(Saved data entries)

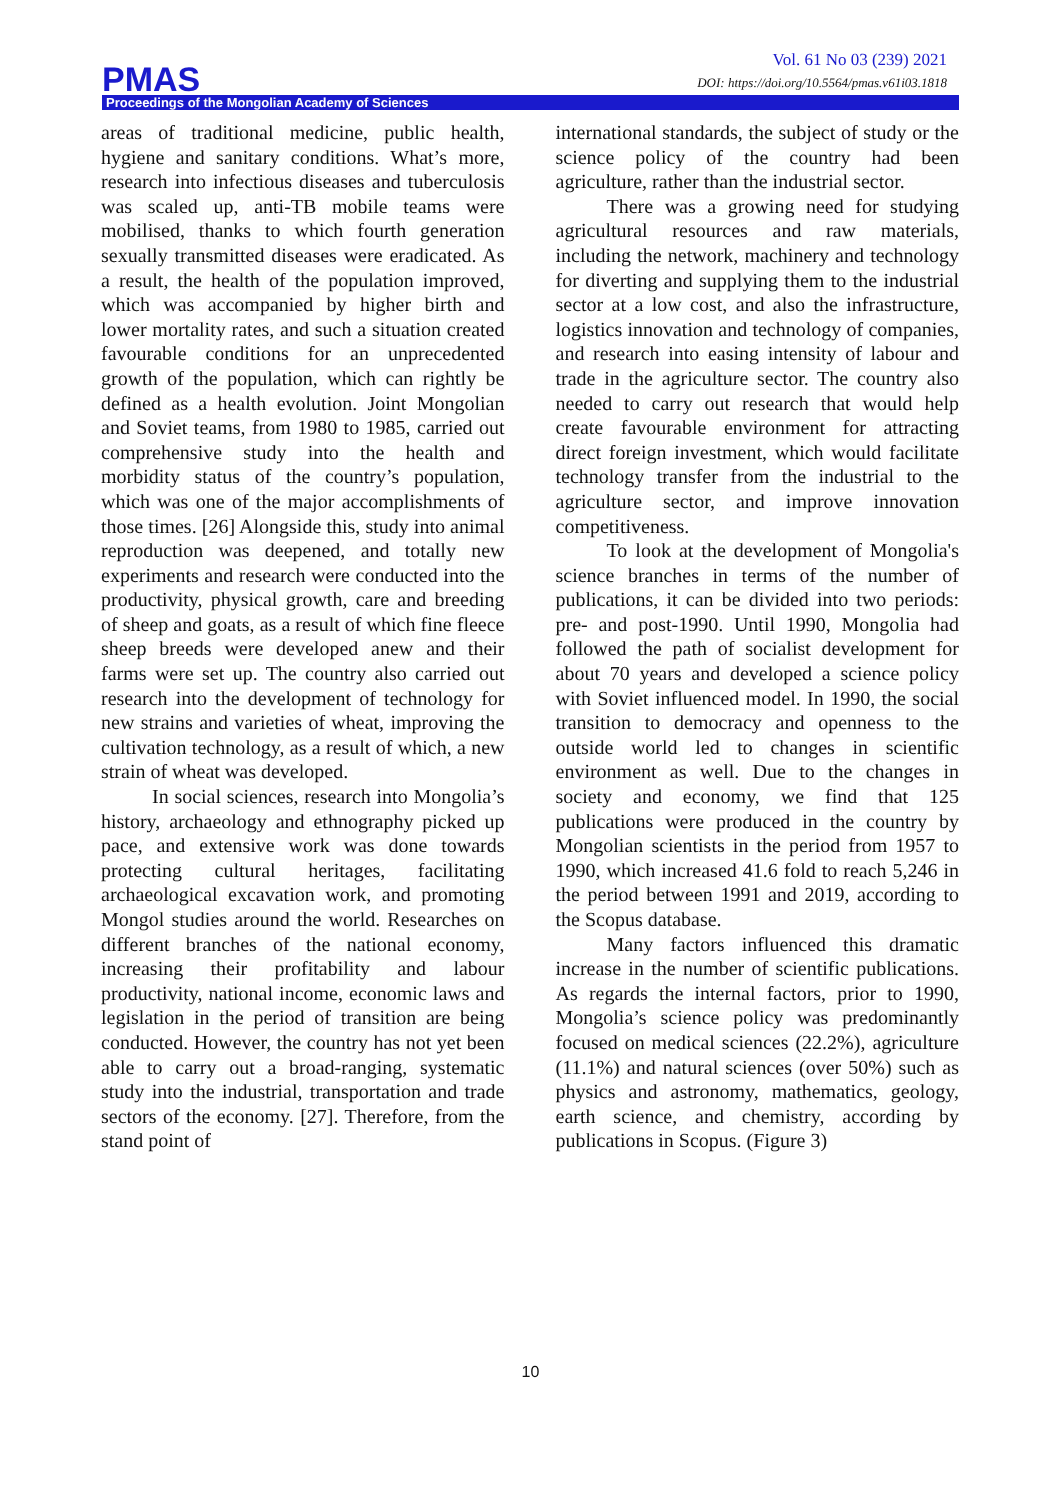Vol. 61 No 03 (239) 2021
DOI: https://doi.org/10.5564/pmas.v61i03.1818
PMAS
Proceedings of the Mongolian Academy of Sciences
areas of traditional medicine, public health, hygiene and sanitary conditions. What’s more, research into infectious diseases and tuberculosis was scaled up, anti-TB mobile teams were mobilised, thanks to which fourth generation sexually transmitted diseases were eradicated. As a result, the health of the population improved, which was accompanied by higher birth and lower mortality rates, and such a situation created favourable conditions for an unprecedented growth of the population, which can rightly be defined as a health evolution. Joint Mongolian and Soviet teams, from 1980 to 1985, carried out comprehensive study into the health and morbidity status of the country’s population, which was one of the major accomplishments of those times. [26] Alongside this, study into animal reproduction was deepened, and totally new experiments and research were conducted into the productivity, physical growth, care and breeding of sheep and goats, as a result of which fine fleece sheep breeds were developed anew and their farms were set up. The country also carried out research into the development of technology for new strains and varieties of wheat, improving the cultivation technology, as a result of which, a new strain of wheat was developed.
In social sciences, research into Mongolia’s history, archaeology and ethnography picked up pace, and extensive work was done towards protecting cultural heritages, facilitating archaeological excavation work, and promoting Mongol studies around the world. Researches on different branches of the national economy, increasing their profitability and labour productivity, national income, economic laws and legislation in the period of transition are being conducted. However, the country has not yet been able to carry out a broad-ranging, systematic study into the industrial, transportation and trade sectors of the economy. [27]. Therefore, from the stand point of
international standards, the subject of study or the science policy of the country had been agriculture, rather than the industrial sector.
There was a growing need for studying agricultural resources and raw materials, including the network, machinery and technology for diverting and supplying them to the industrial sector at a low cost, and also the infrastructure, logistics innovation and technology of companies, and research into easing intensity of labour and trade in the agriculture sector. The country also needed to carry out research that would help create favourable environment for attracting direct foreign investment, which would facilitate technology transfer from the industrial to the agriculture sector, and improve innovation competitiveness.
To look at the development of Mongolia's science branches in terms of the number of publications, it can be divided into two periods: pre- and post-1990. Until 1990, Mongolia had followed the path of socialist development for about 70 years and developed a science policy with Soviet influenced model. In 1990, the social transition to democracy and openness to the outside world led to changes in scientific environment as well. Due to the changes in society and economy, we find that 125 publications were produced in the country by Mongolian scientists in the period from 1957 to 1990, which increased 41.6 fold to reach 5,246 in the period between 1991 and 2019, according to the Scopus database.
Many factors influenced this dramatic increase in the number of scientific publications. As regards the internal factors, prior to 1990, Mongolia’s science policy was predominantly focused on medical sciences (22.2%), agriculture (11.1%) and natural sciences (over 50%) such as physics and astronomy, mathematics, geology, earth science, and chemistry, according by publications in Scopus. (Figure 3)
10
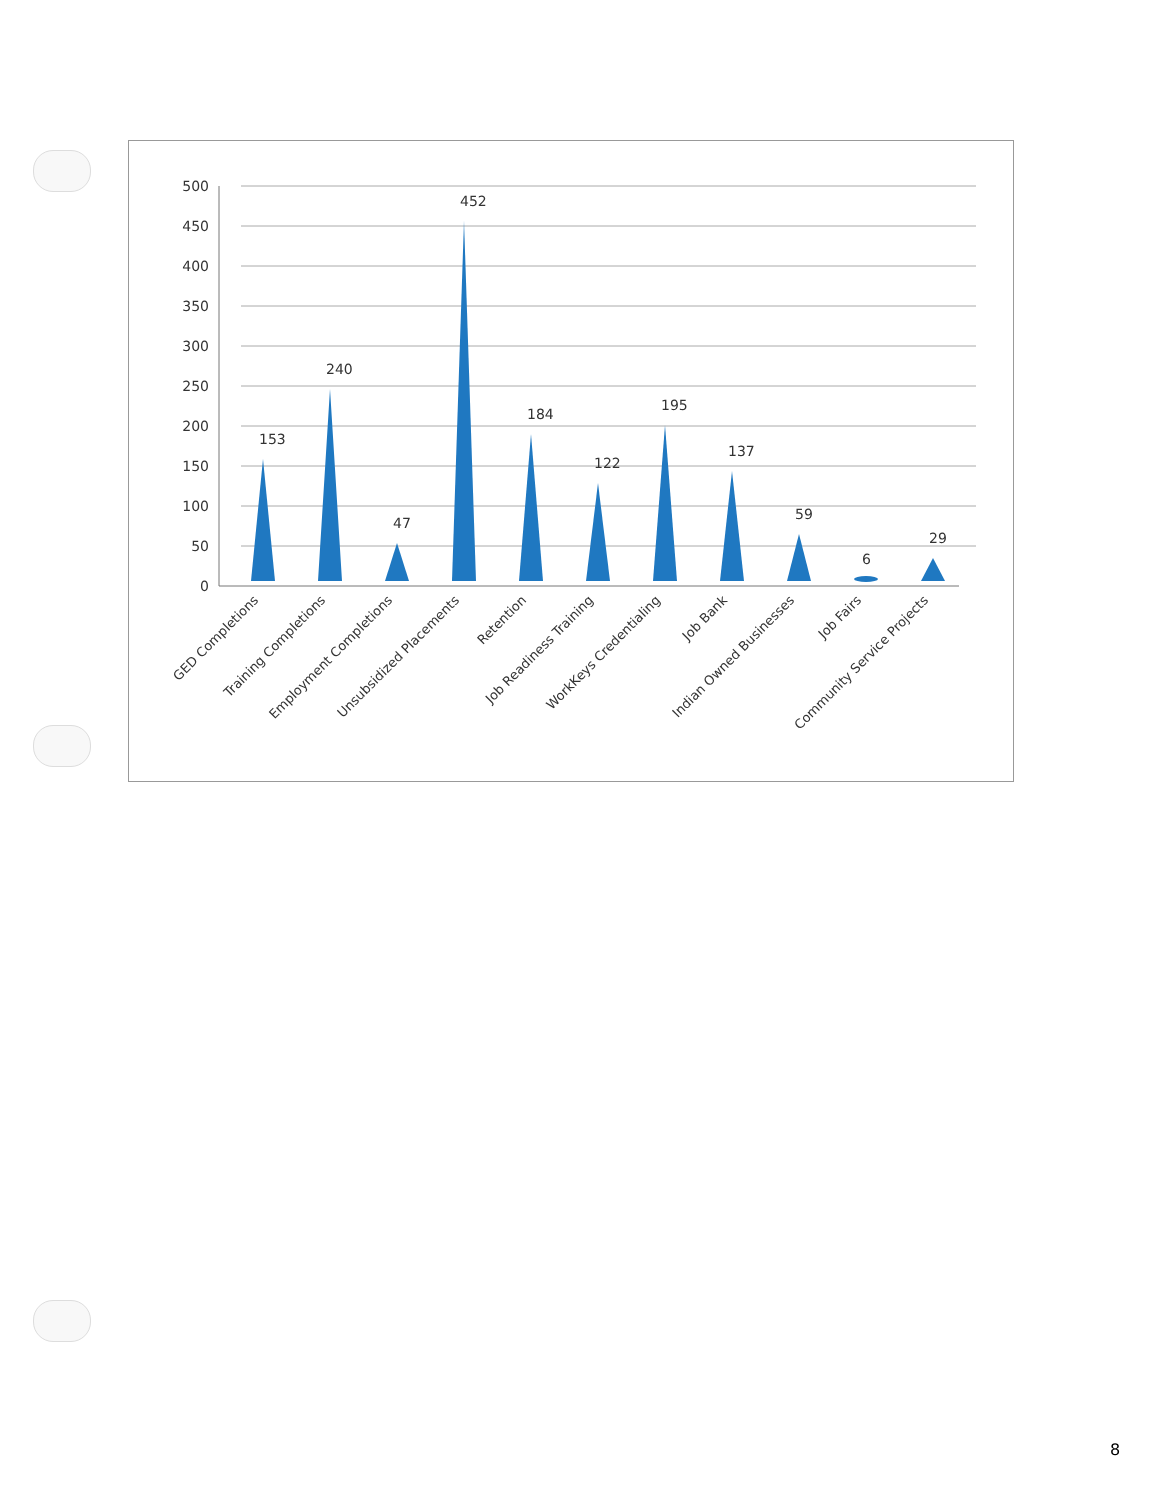0
50
100
150
200
250
300
350
400
450
500
153
240
47
452
184
122
195
137
59
6
29
GED Completions
Training Completions
Employment Completions
Unsubsidized Placements
Retention
Job Readiness Training
WorkKeys Credentialing
Job Bank
Indian Owned Businesses
Job Fairs
Community Service Projects
8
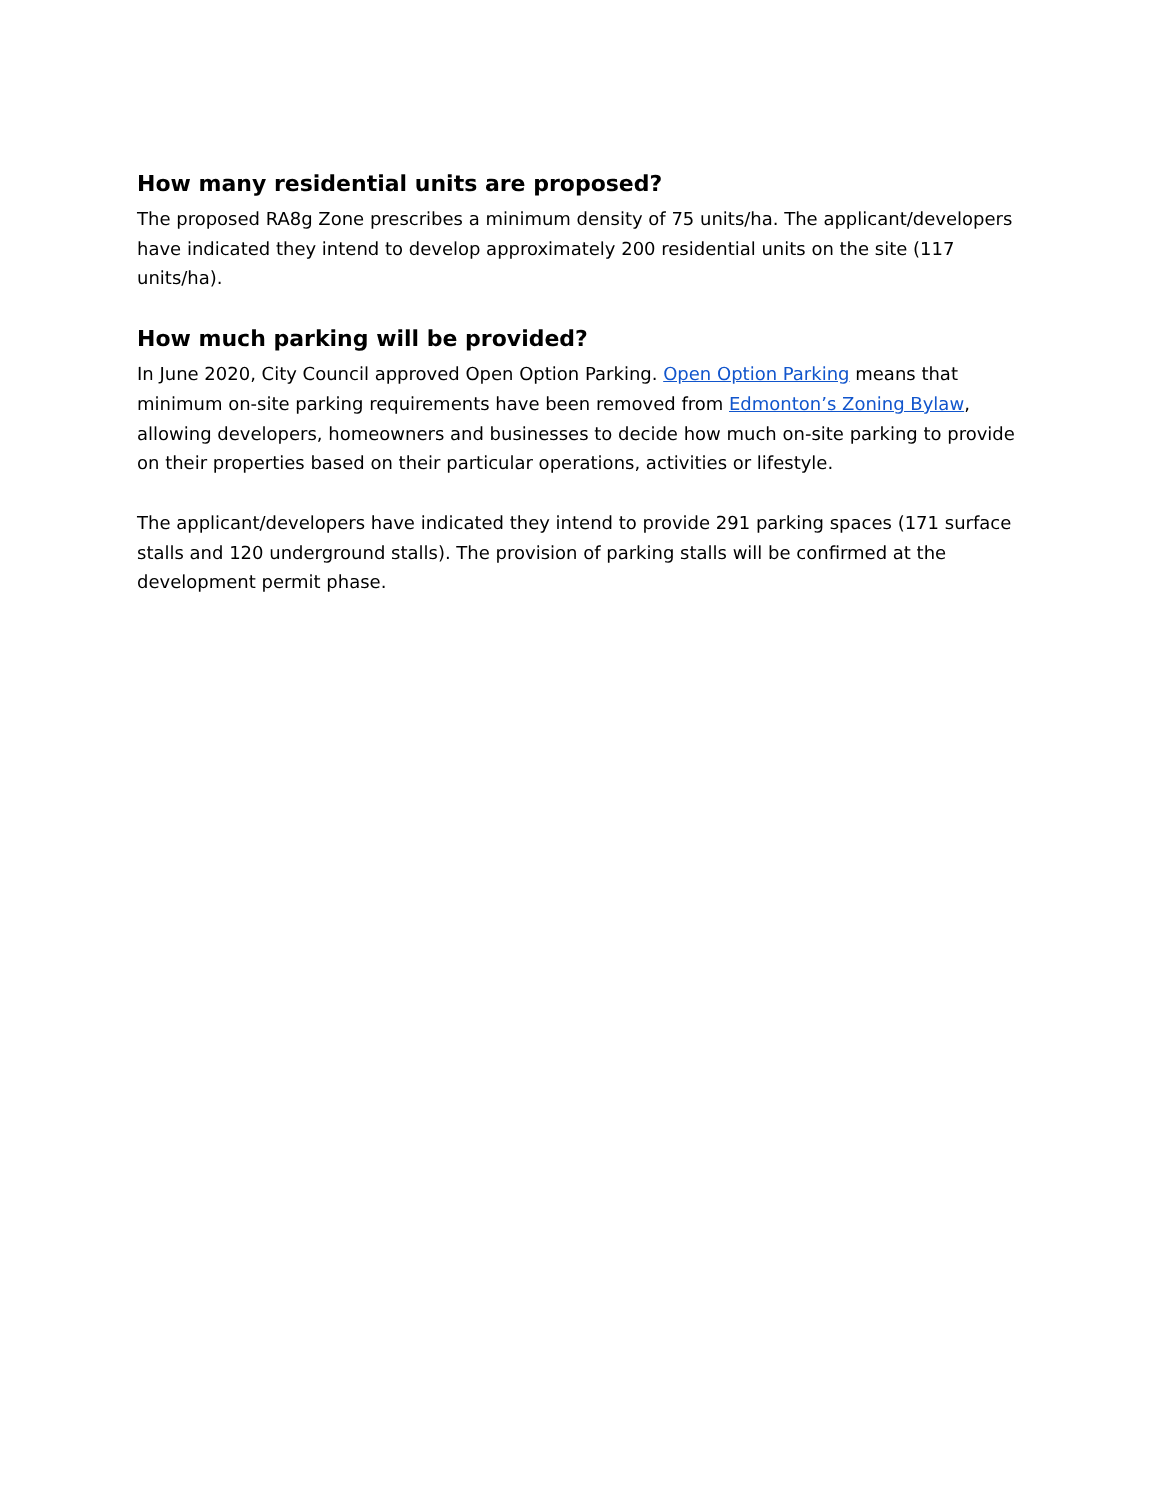How many residential units are proposed?
The proposed RA8g Zone prescribes a minimum density of 75 units/ha. The applicant/developers have indicated they intend to develop approximately 200 residential units on the site (117 units/ha).
How much parking will be provided?
In June 2020, City Council approved Open Option Parking. Open Option Parking means that minimum on-site parking requirements have been removed from Edmonton’s Zoning Bylaw, allowing developers, homeowners and businesses to decide how much on-site parking to provide on their properties based on their particular operations, activities or lifestyle.
The applicant/developers have indicated they intend to provide 291 parking spaces (171 surface stalls and 120 underground stalls). The provision of parking stalls will be confirmed at the development permit phase.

What you will do: Read the entries and pick out all lines that include the word "they".

Task solution:
The proposed RA8g Zone prescribes a minimum density of 75 units/ha. The applicant/developers have indicated they intend to develop approximately 200 residential units on the site (117 units/ha).
The applicant/developers have indicated they intend to provide 291 parking spaces (171 surface stalls and 120 underground stalls). The provision of parking stalls will be confirmed at the development permit phase.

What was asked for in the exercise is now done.